The next few weeks will be very interesting. We are watching history being made on a daily basis, and the stakes could not be higher. It is a puzzle with many moving parts of workers, creditors, shareholders, management, regulations, suppliers, dealers and a government that is, hopefully, here to help us.
Bankruptcy is likely for GM and, unfortunately, for all too many other companies that are a part of this vitally important industry. The key question related to bankruptcy is: Can it be managed without escalating out of control? If it cannot be, we are in for a dangerous and very wild ride.
While the near-term prospects are bleak, the mid term and longer term look very good. There are many trends that could fuel future demand for vehicles.
America is growing households in our economy at the rate of a million a year. More than 13 million vehicles are being scrapped each year. And there is no competitor for the function that cars and trucks provide.
In addition, money-saving moves will help with future profits. Automaking capacity in the United States is being reduced by more than 4 million units.

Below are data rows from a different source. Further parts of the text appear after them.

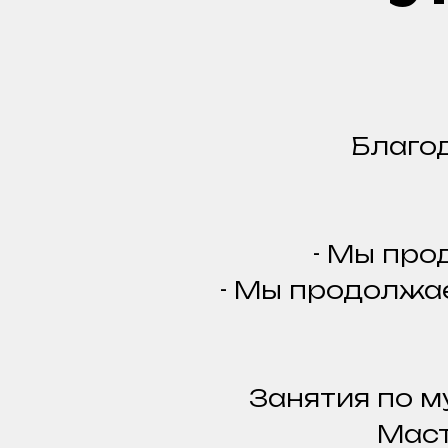
Благод
- Мы про
- Мы продолж
Занятия по м
Маст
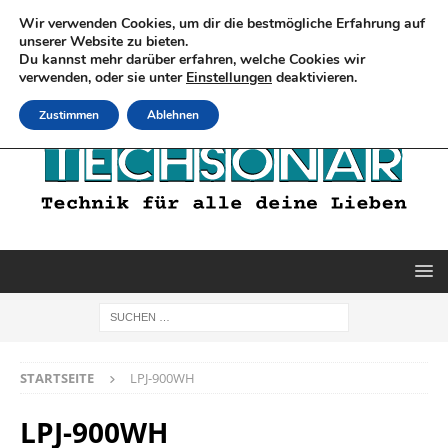
Wir verwenden Cookies, um dir die bestmögliche Erfahrung auf
unserer Website zu bieten.
Du kannst mehr darüber erfahren, welche Cookies wir
verwenden, oder sie unter
Einstellungen
deaktivieren.
Zustimmen
Ablehnen
STARTSEITE
LPJ-900WH
LPJ-900WH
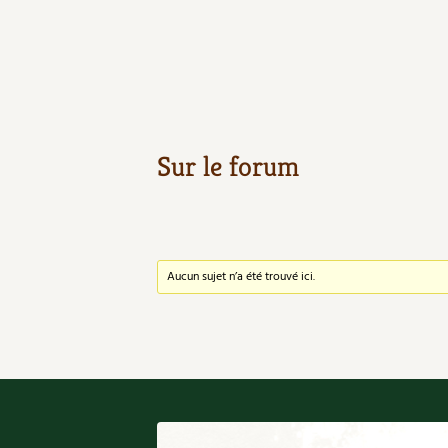
Sur le forum
Aucun sujet n’a été trouvé ici.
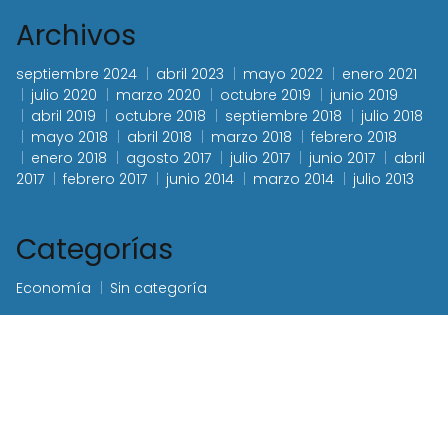
Archivos
septiembre 2024
abril 2023
mayo 2022
enero 2021
julio 2020
marzo 2020
octubre 2019
junio 2019
abril 2019
octubre 2018
septiembre 2018
julio 2018
mayo 2018
abril 2018
marzo 2018
febrero 2018
enero 2018
agosto 2017
julio 2017
junio 2017
abril
2017
febrero 2017
junio 2014
marzo 2014
julio 2013
Categorías
Economía
Sin categoría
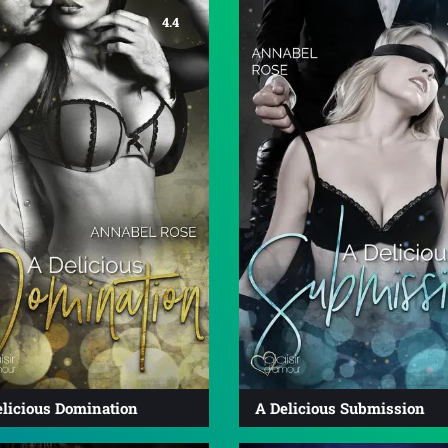
4.4
elicious Domination
A Delicious Submission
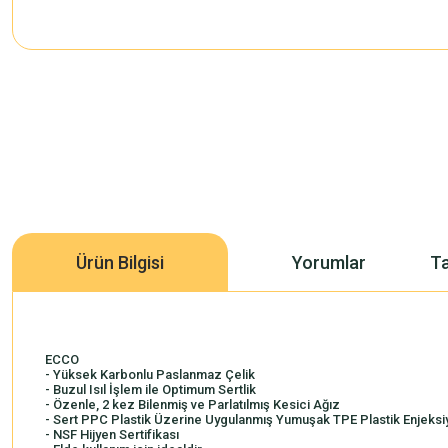
Ürün Bilgisi
Yorumlar
Ta
ECCO
- Yüksek Karbonlu Paslanmaz Çelik
- Buzul Isıl İşlem ile Optimum Sertlik
- Özenle, 2 kez Bilenmiş ve Parlatılmış Kesici Ağız
- Sert PPC Plastik Üzerine Uygulanmış Yumuşak TPE Plastik Enjeksi
- NSF Hijyen Sertifikası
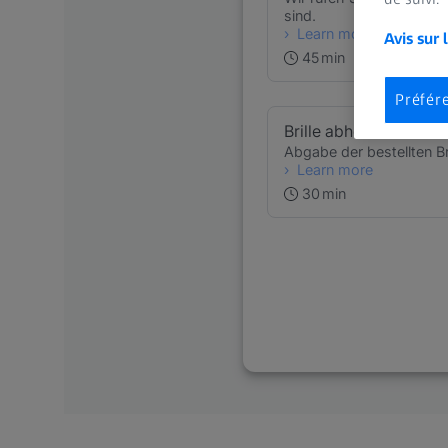
Avis sur 
Préfér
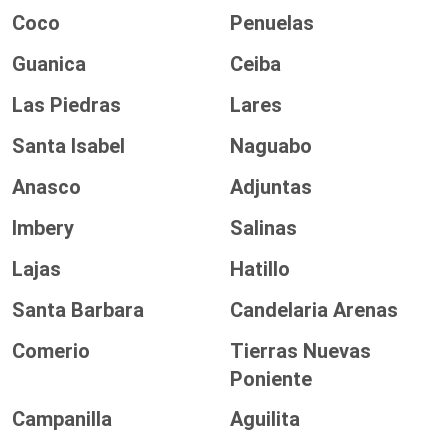
Coco
Penuelas
Guanica
Ceiba
Las Piedras
Lares
Santa Isabel
Naguabo
Anasco
Adjuntas
Imbery
Salinas
Lajas
Hatillo
Santa Barbara
Candelaria Arenas
Comerio
Tierras Nuevas
Poniente
Campanilla
Aguilita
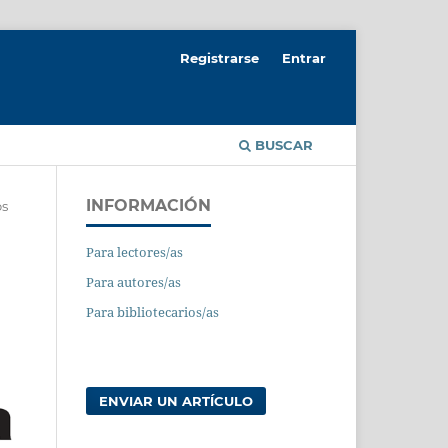
Registrarse
Entrar
BUSCAR
INFORMACIÓN
os
Para lectores/as
Para autores/as
Para bibliotecarios/as
ENVIAR UN ARTÍCULO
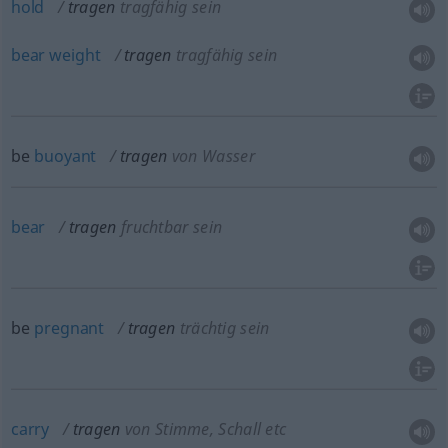
hold
tragen
tragfähig sein
bear
weight
tragen
tragfähig sein
be
buoyant
tragen
von Wasser
bear
tragen
fruchtbar sein
be
pregnant
tragen
trächtig sein
carry
tragen
von Stimme, Schall etc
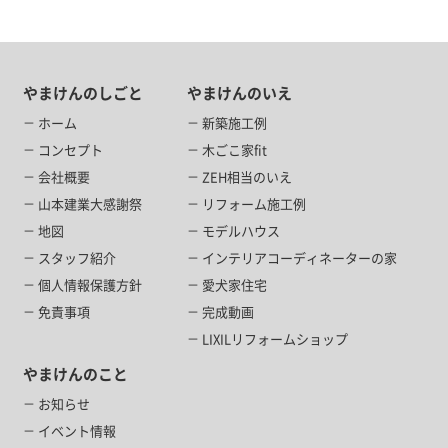
やまけんのしごと
やまけんのいえ
ホーム
新築施工例
コンセプト
木ごこ家fit
会社概要
ZEH相当のいえ
山本建業大感謝祭
リフォーム施工例
地図
モデルハウス
スタッフ紹介
インテリアコーディネーターの家
個人情報保護方針
愛犬家住宅
免責事項
完成動画
LIXILリフォームショップ
やまけんのこと
お知らせ
イベント情報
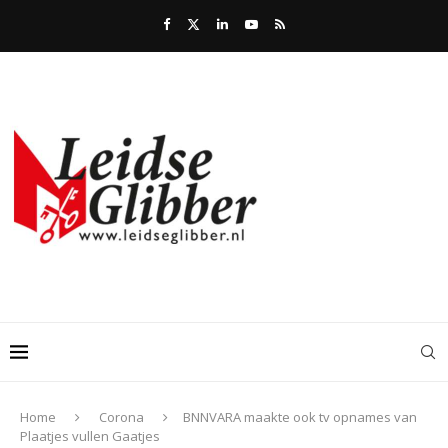
Home
Corona
BNNVARA maakte ook tv opnames van
Plaatjes vullen Gaatjes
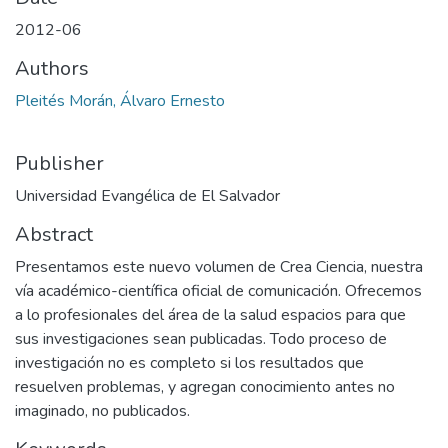
2012-06
Authors
Pleités Morán, Álvaro Ernesto
Publisher
Universidad Evangélica de El Salvador
Abstract
Presentamos este nuevo volumen de Crea Ciencia, nuestra
vía académico-científica oficial de comunicación. Ofrecemos
a lo profesionales del área de la salud espacios para que
sus investigaciones sean publicadas. Todo proceso de
investigación no es completo si los resultados que
resuelven problemas, y agregan conocimiento antes no
imaginado, no publicados.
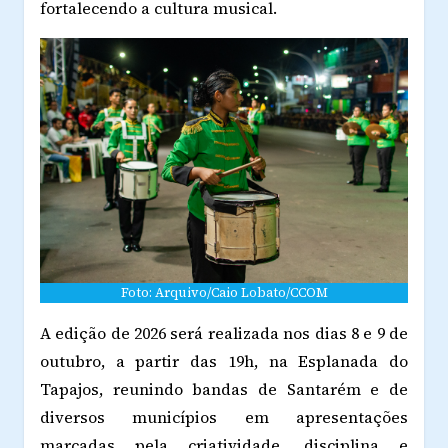
fortalecendo a cultura musical.
Foto: Arquivo/Caio Lobato/CCOM
A edição de 2026 será realizada nos dias 8 e 9 de
outubro, a partir das 19h, na Esplanada do
Tapajos, reunindo bandas de Santarém e de
diversos municípios em apresentações
marcadas pela criatividade, disciplina e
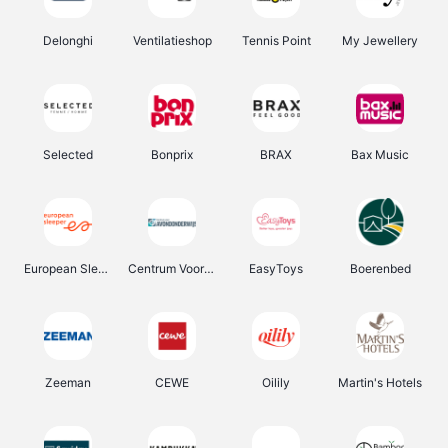
Delonghi
Ventilatieshop
Tennis Point
My Jewellery
Selected
Bonprix
BRAX
Bax Music
European Sleeper
Centrum Voor Avondonderwijs
EasyToys
Boerenbed
Zeeman
CEWE
Oilily
Martin's Hotels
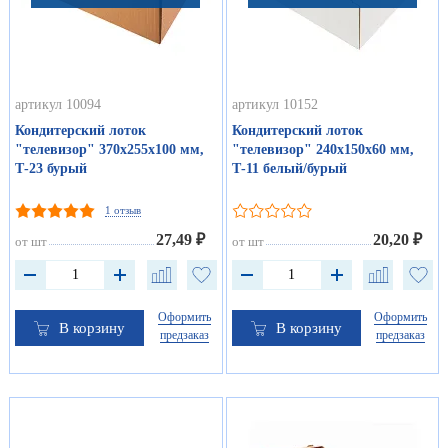
артикул 10094
артикул 10152
Кондитерский лоток
Кондитерский лоток
"телевизор" 370х255х100 мм,
"телевизор" 240х150х60 мм,
Т-23 бурый
Т-11 белый/бурый
1 отзыв
27,49 ₽
20,20 ₽
от шт
от шт
Оформить
Оформить
В корзину
В корзину
предзаказ
предзаказ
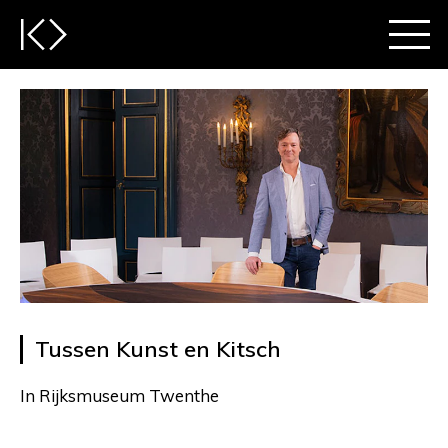
Tussen Kunst en Kitsch
In Rijksmuseum Twenthe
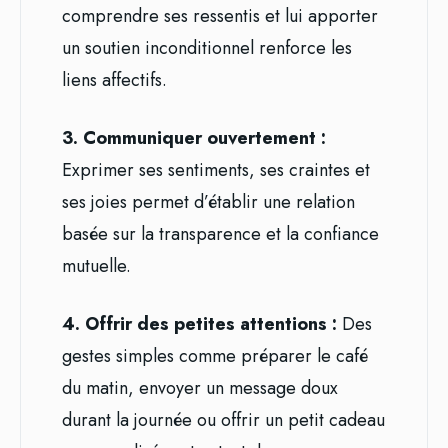
comprendre ses ressentis et lui apporter
un soutien inconditionnel renforce les
liens affectifs.
3. Communiquer ouvertement :
Exprimer ses sentiments, ses craintes et
ses joies permet d’établir une relation
basée sur la transparence et la confiance
mutuelle.
4. Offrir des petites attentions :
Des
gestes simples comme préparer le café
du matin, envoyer un message doux
durant la journée ou offrir un petit cadeau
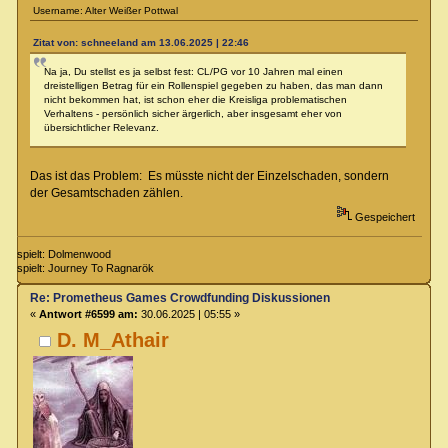
Username: Alter Weißer Pottwal
Zitat von: schneeland am 13.06.2025 | 22:46
Na ja, Du stellst es ja selbst fest: CL/PG vor 10 Jahren mal einen
dreistelligen Betrag für ein Rollenspiel gegeben zu haben, das man dann
nicht bekommen hat, ist schon eher die Kreisliga problematischen
Verhaltens - persönlich sicher ärgerlich, aber insgesamt eher von
übersichtlicher Relevanz.
Das ist das Problem: Es müsste nicht der Einzelschaden, sondern
der Gesamtschaden zählen.
Gespeichert
spielt: Dolmenwood
spielt: Journey To Ragnarök
Re: Prometheus Games Crowdfunding Diskussionen
«
Antwort #6599 am:
30.06.2025 | 05:55 »
D. M_Athair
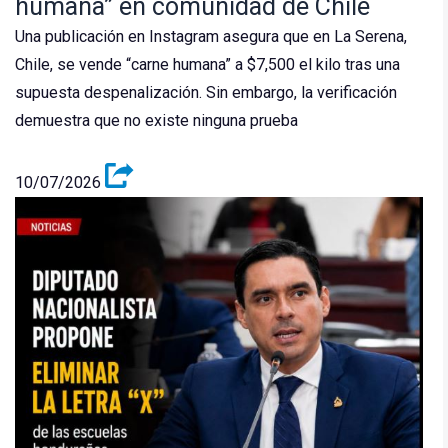
humana” en comunidad de Chile
Una publicación en Instagram asegura que en La Serena,
Chile, se vende “carne humana” a $7,500 el kilo tras una
supuesta despenalización. Sin embargo, la verificación
demuestra que no existe ninguna prueba
10/07/2026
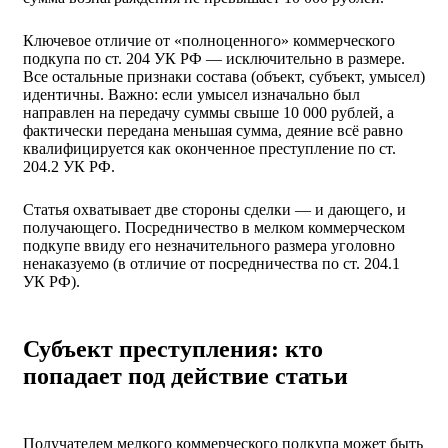
Ключевое отличие от «полноценного» коммерческого
подкупа по ст. 204 УК РФ — исключительно в размере.
Все остальные признаки состава (объект, субъект, умысел)
идентичны. Важно: если умысел изначально был
направлен на передачу суммы свыше 10 000 рублей, а
фактически передана меньшая сумма, деяние всё равно
квалифицируется как оконченное преступление по ст.
204.2 УК РФ.
Статья охватывает две стороны сделки — и дающего, и
получающего. Посредничество в мелком коммерческом
подкупе ввиду его незначительного размера уголовно
ненаказуемо (в отличие от посредничества по ст. 204.1
УК РФ).
Субъект преступления: кто
попадает под действие статьи
Получателем мелкого коммерческого подкупа может быть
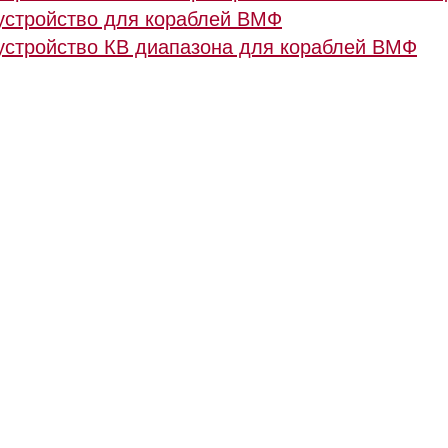
устройство для кораблей ВМФ
стройство КВ диапазона для кораблей ВМФ
© RuCompany.ru 2006 - 2026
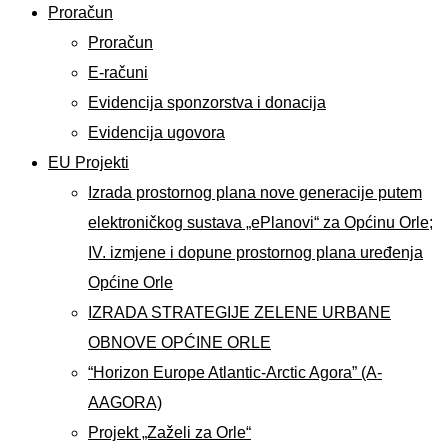
Proračun
Proračun
E-računi
Evidencija sponzorstva i donacija
Evidencija ugovora
EU Projekti
Izrada prostornog plana nove generacije putem
elektroničkog sustava „ePlanovi“ za Općinu Orle;
IV. izmjene i dopune prostornog plana uređenja
Općine Orle
IZRADA STRATEGIJE ZELENE URBANE
OBNOVE OPĆINE ORLE
“Horizon Europe Atlantic-Arctic Agora” (A-
AAGORA)
Projekt „Zaželi za Orle“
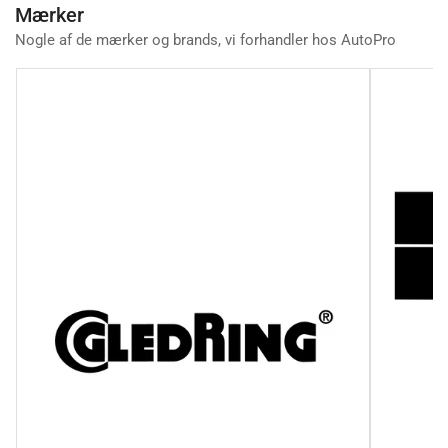
Mærker
Nogle af de mærker og brands, vi forhandler hos AutoPro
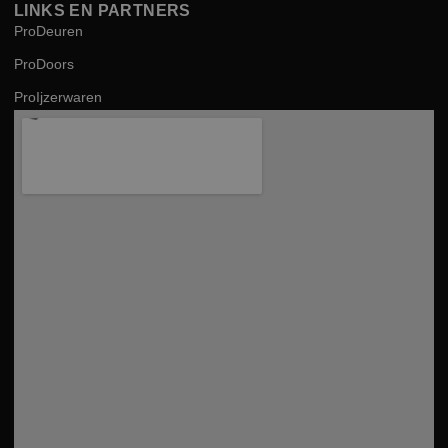
LINKS EN PARTNERS
ProDeuren
ProDoors
ProIjzerwaren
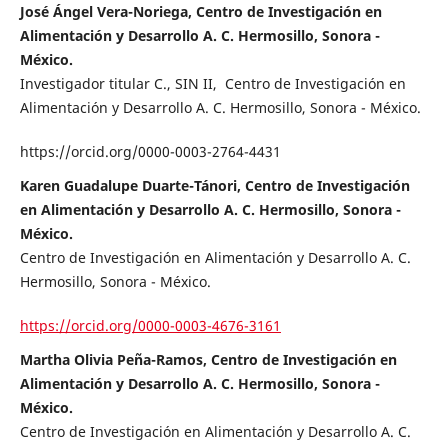
José Ángel Vera-Noriega, Centro de Investigación en
Alimentación y Desarrollo A. C. Hermosillo, Sonora -
México.
Investigador titular C., SIN II, Centro de Investigación en
Alimentación y Desarrollo A. C. Hermosillo, Sonora - México.
https://orcid.org/0000-0003-2764-4431
Karen Guadalupe Duarte-Tánori, Centro de Investigación
en Alimentación y Desarrollo A. C. Hermosillo, Sonora -
México.
Centro de Investigación en Alimentación y Desarrollo A. C.
Hermosillo, Sonora - México.
https://orcid.org/0000-0003-4676-3161
Martha Olivia Peña-Ramos, Centro de Investigación en
Alimentación y Desarrollo A. C. Hermosillo, Sonora -
México.
Centro de Investigación en Alimentación y Desarrollo A. C.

The Domestic Three will have wage and benefit parity with their international competitors. And the break-even volume is being lowered dramatically to about 10 million vehicles.
This is the end of the buyer's market that has lasted for more than 10 years. Consumers should beware; those incentives that they have learned to love are mostly going to disappear.
The challenge for GM and others in the industry is rather stark and simple: Live until we get to that better future.